- **ZIEL DER AUFGABE**: Zitiere die Zeilen unverändert, beginnend am Anfang der Einträge und endend mit der Zeile, die "rt-comptable spécialisé en" enthält, wobei beide Enden eingeschlossen sind. Lass die Bilder in deiner Antwort weg.
● ● ● ● ●
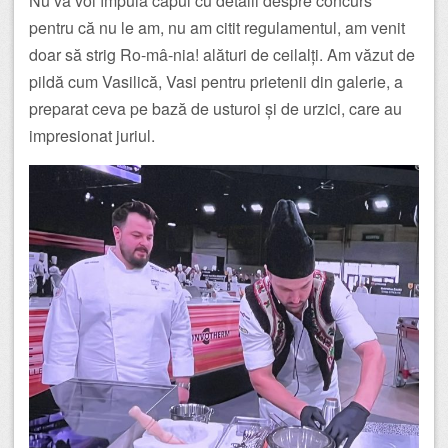
Nu vă voi împuia capul cu detalii despre concurs
pentru că nu le am, nu am citit regulamentul, am venit
doar să strig Ro-mâ-nia! alături de ceilalți. Am văzut de
pildă cum Vasilică, Vasi pentru prietenii din galerie, a
preparat ceva pe bază de usturoi și de urzici, care au
impresionat juriul.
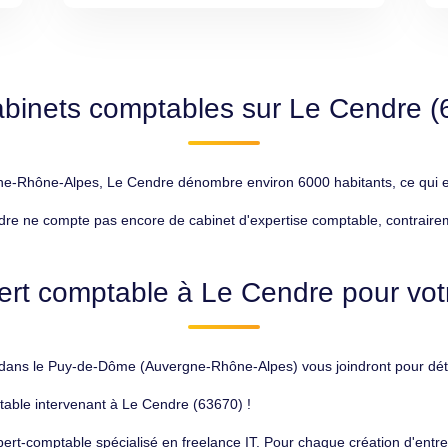
abinets comptables sur Le Cendre (
hône-Alpes, Le Cendre dénombre environ 6000 habitants, ce qui en f
re ne compte pas encore de cabinet d'expertise comptable, contrairemen
ert comptable à Le Cendre pour votr
ans le Puy-de-Dôme (Auvergne-Rhône-Alpes) vous joindront pour détai
table intervenant à Le Cendre (63670) !
rt-comptable spécialisé en freelance IT. Pour chaque création d'entrep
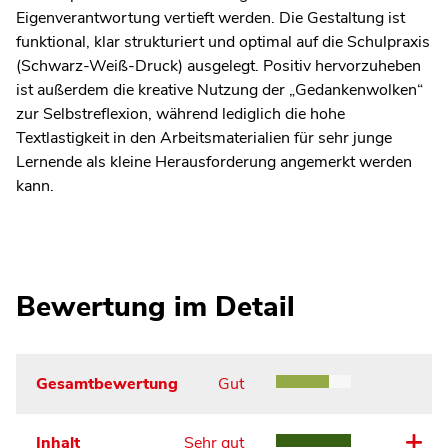
Eigenverantwortung vertieft werden. Die Gestaltung ist
funktional, klar strukturiert und optimal auf die Schulpraxis
(Schwarz-Weiß-Druck) ausgelegt. Positiv hervorzuheben
ist außerdem die kreative Nutzung der „Gedankenwolken“
zur Selbstreflexion, während lediglich die hohe
Textlastigkeit in den Arbeitsmaterialien für sehr junge
Lernende als kleine Herausforderung angemerkt werden
kann.
Bewertung im Detail
Gesamtbewertung
Gut
Inhalt
Sehr gut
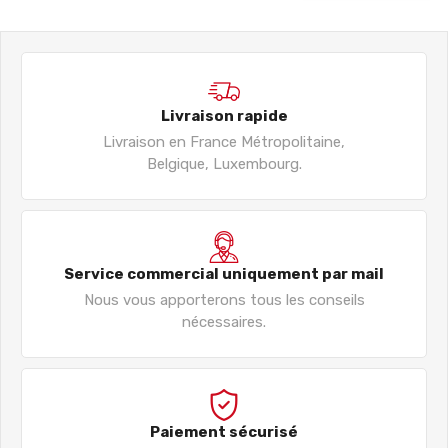
Livraison rapide
Livraison en France Métropolitaine,
Belgique, Luxembourg.
Service commercial uniquement par mail
Nous vous apporterons tous les conseils
nécessaires.
Paiement sécurisé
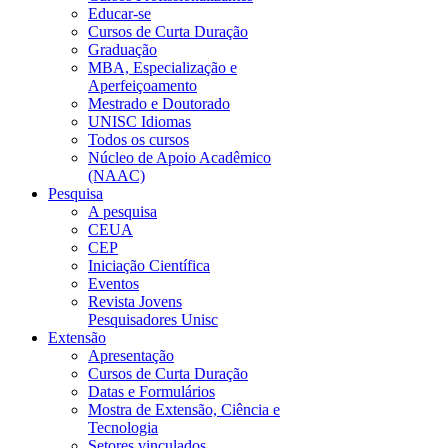
Educar-se
Cursos de Curta Duração
Graduação
MBA, Especialização e
Aperfeiçoamento
Mestrado e Doutorado
UNISC Idiomas
Todos os cursos
Núcleo de Apoio Acadêmico
(NAAC)
Pesquisa
A pesquisa
CEUA
CEP
Iniciação Científica
Eventos
Revista Jovens
Pesquisadores Unisc
Extensão
Apresentação
Cursos de Curta Duração
Datas e Formulários
Mostra de Extensão, Ciência e
Tecnologia
Setores vinculados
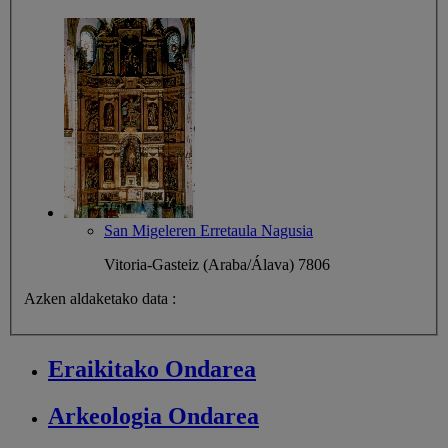
San Migeleren Erretaula Nagusia
Vitoria-Gasteiz (Araba/Álava)
7806
Azken aldaketako data :
Eraikitako
Ondarea
Arkeologia
Ondarea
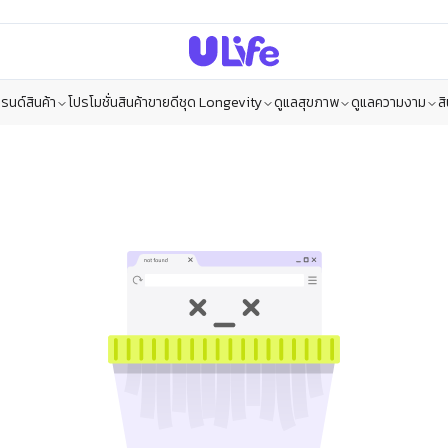
รนด์สินค้า
โปรโมชั่น
สินค้าขายดี
ชุด Longevity
ดูแลสุขภาพ
ดูแลความงาม
ส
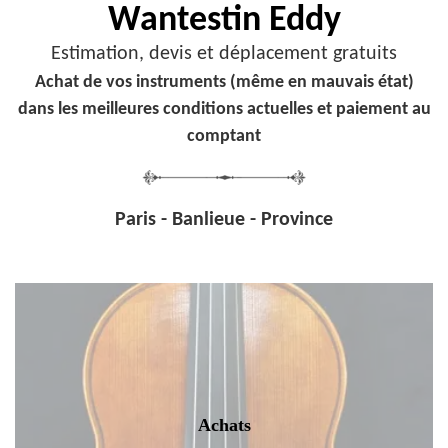
Wantestin Eddy
Estimation, devis et déplacement gratuits
Achat de vos instruments (même en mauvais état)
dans les meilleures conditions actuelles et paiement au
comptant
Paris - Banlieue - Province
Achats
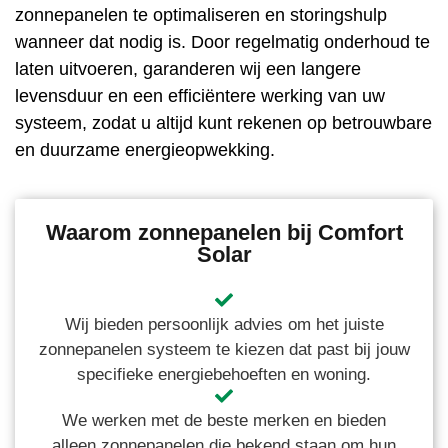
zonnepanelen te optimaliseren en storingshulp
wanneer dat nodig is. Door regelmatig onderhoud te
laten uitvoeren, garanderen wij een langere
levensduur en een efficiëntere werking van uw
systeem, zodat u altijd kunt rekenen op betrouwbare
en duurzame energieopwekking.
Waarom zonnepanelen bij Comfort
Solar
Wij bieden persoonlijk advies om het juiste
zonnepanelen systeem te kiezen dat past bij jouw
specifieke energiebehoeften en woning.
We werken met de beste merken en bieden
alleen zonnepanelen die bekend staan om hun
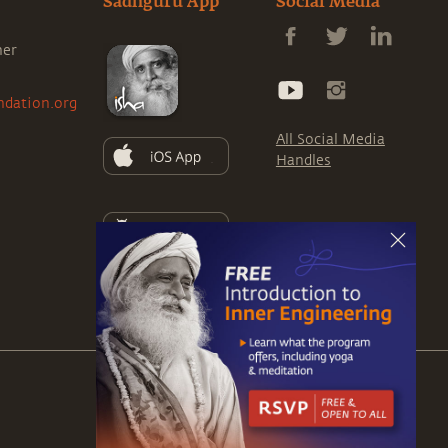
comprendre les véritables fondements du
Sadhguru App
Social Media
Yoga, cet épisode est un incontournable.
ner
ndation.org
All Social Media
Handles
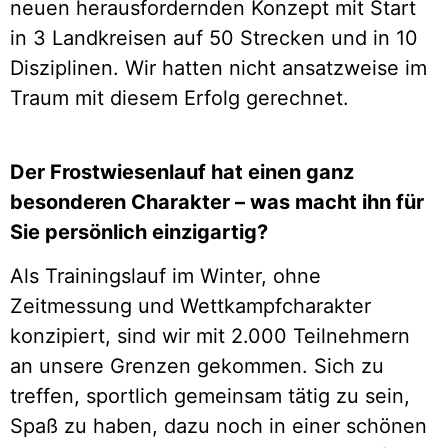
neuen herausfordernden Konzept mit Start
in 3 Landkreisen auf 50 Strecken und in 10
Disziplinen. Wir hatten nicht ansatzweise im
Traum mit diesem Erfolg gerechnet.
Der Frostwiesenlauf hat einen ganz
besonderen Charakter – was macht ihn für
Sie persönlich einzigartig?
Als Trainingslauf im Winter, ohne
Zeitmessung und Wettkampfcharakter
konzipiert, sind wir mit 2.000 Teilnehmern
an unsere Grenzen gekommen. Sich zu
treffen, sportlich gemeinsam tätig zu sein,
Spaß zu haben, dazu noch in einer schönen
● ● ● ● ●
- **AUSGABE**:
Nu vă voi împuia capul cu detalii despre concurs
pentru că nu le am, nu am citit regulamentul, am venit
doar să strig Ro-mâ-nia! alături de ceilalți. Am văzut de
pildă cum Vasilică, Vasi pentru prietenii din galerie, a
preparat ceva pe bază de usturoi și de urzici, care au
impresionat juriul.
abinets comptables sur Le Cendre (
hône-Alpes, Le Cendre dénombre environ 6000 habitants, ce qui en f
re ne compte pas encore de cabinet d'expertise comptable, contrairemen
ert comptable à Le Cendre pour votr
ans le Puy-de-Dôme (Auvergne-Rhône-Alpes) vous joindront pour détai
table intervenant à Le Cendre (63670) !
rt-comptable spécialisé en freelance IT. Pour chaque création d'entrep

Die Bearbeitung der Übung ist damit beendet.